What you are asked to do >> Repeat the records in full. No pictures belong in the copy.

Data for this exercise >>
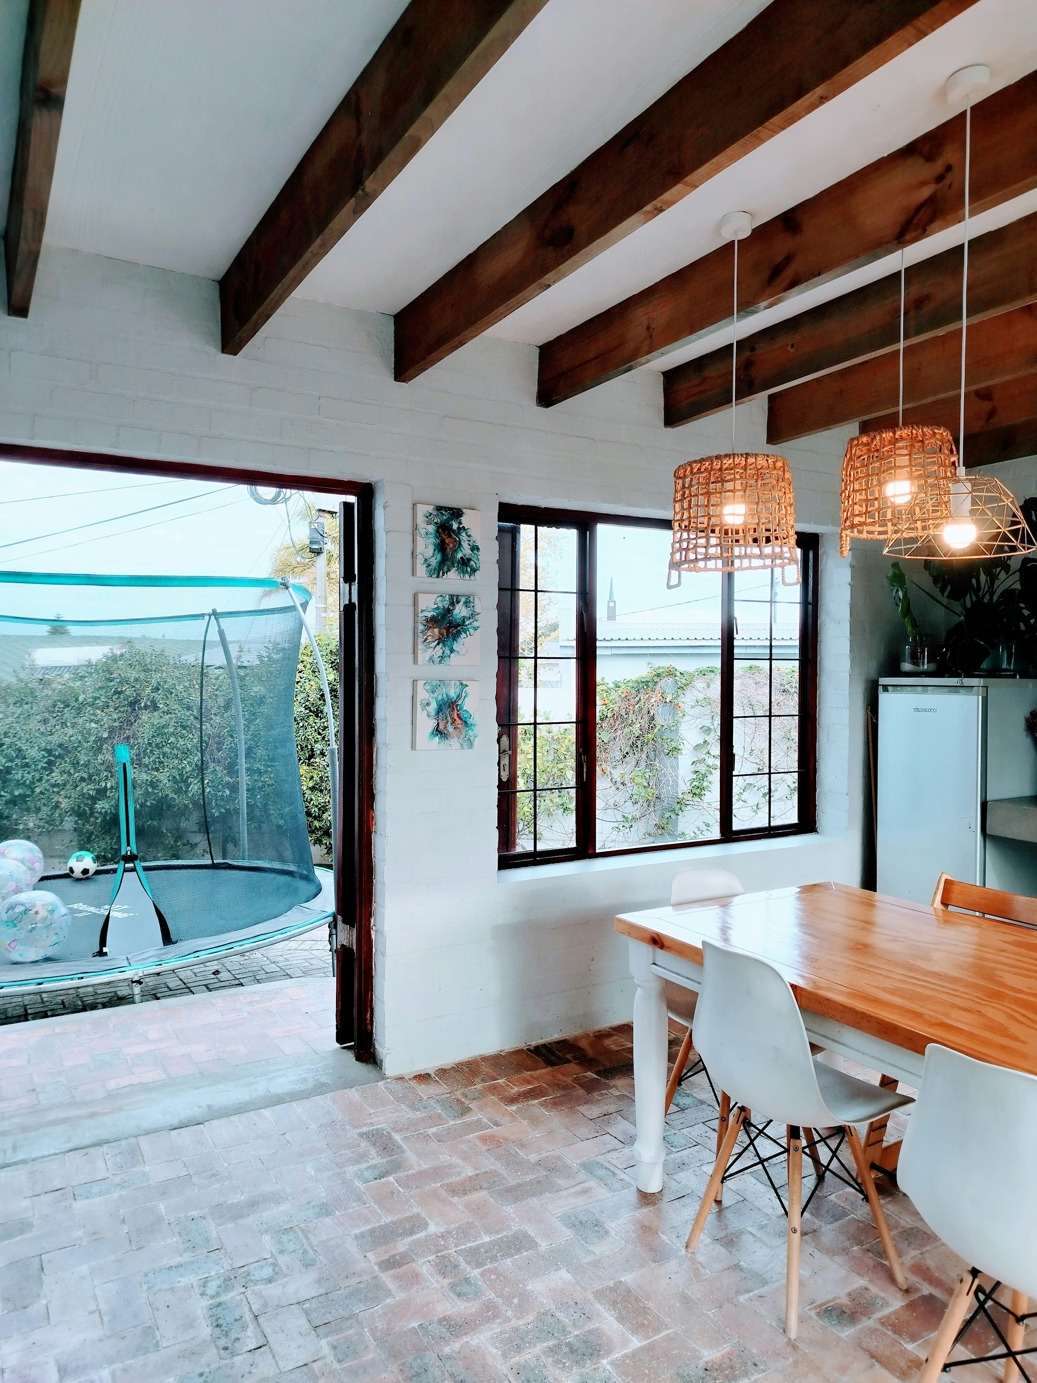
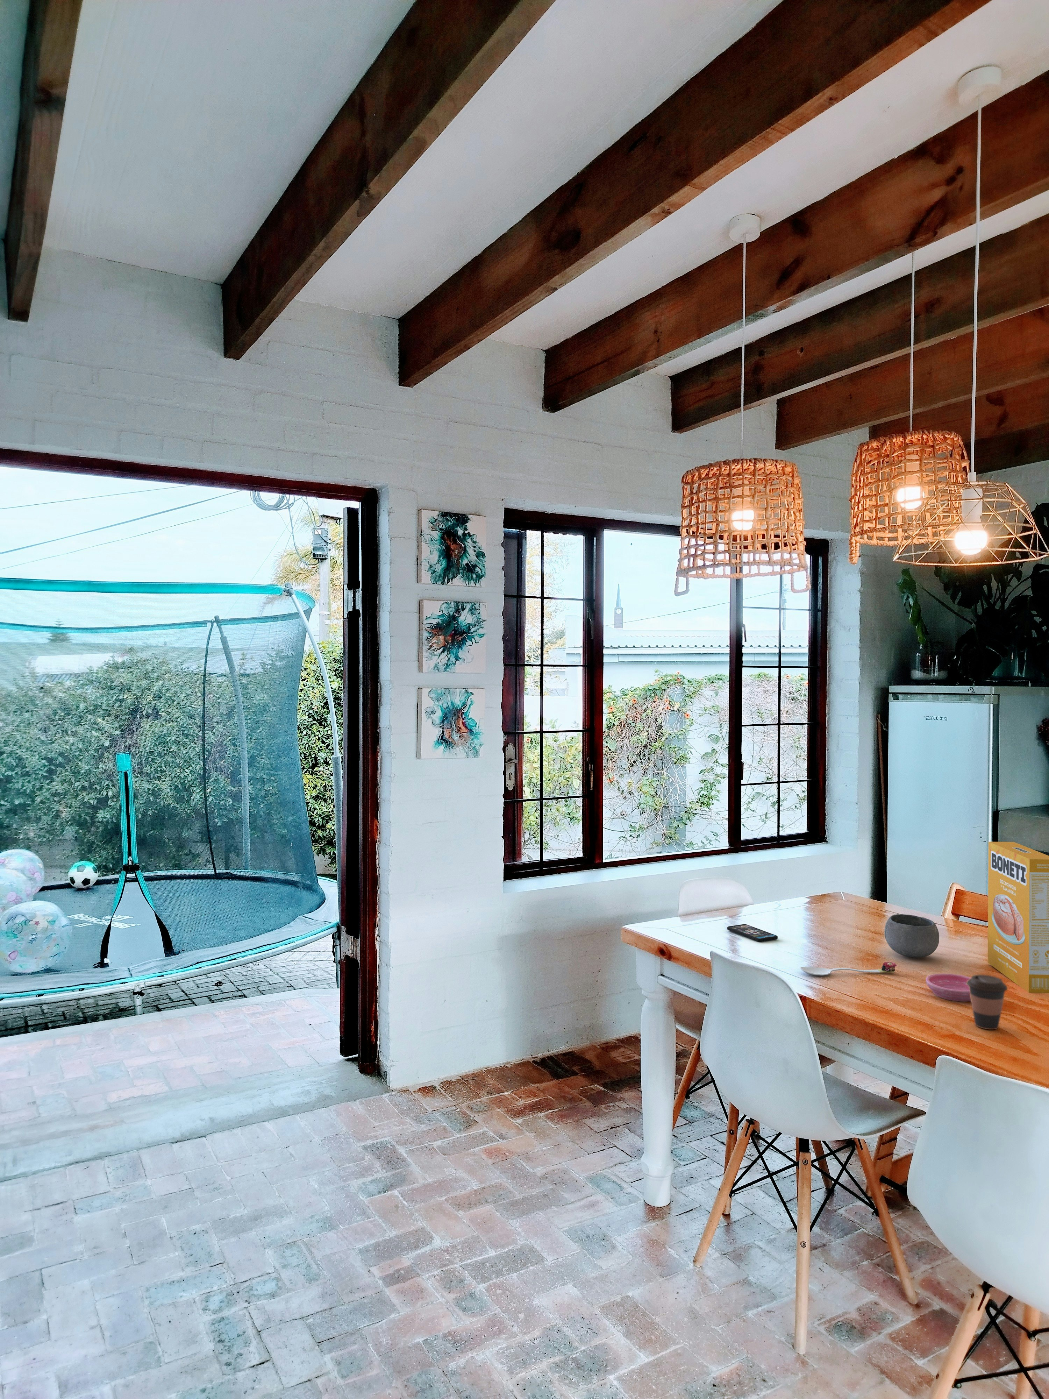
+ coffee cup [966,974,1008,1030]
+ smartphone [727,924,778,942]
+ saucer [926,973,972,1002]
+ cereal box [987,842,1049,994]
+ bowl [884,914,940,958]
+ spoon [800,962,897,976]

Reply to the task >>
+ coffee cup [966,974,1008,1030]
+ smartphone [727,924,778,942]
+ saucer [926,973,972,1002]
+ cereal box [987,842,1049,994]
+ bowl [884,914,940,958]
+ spoon [800,962,897,976]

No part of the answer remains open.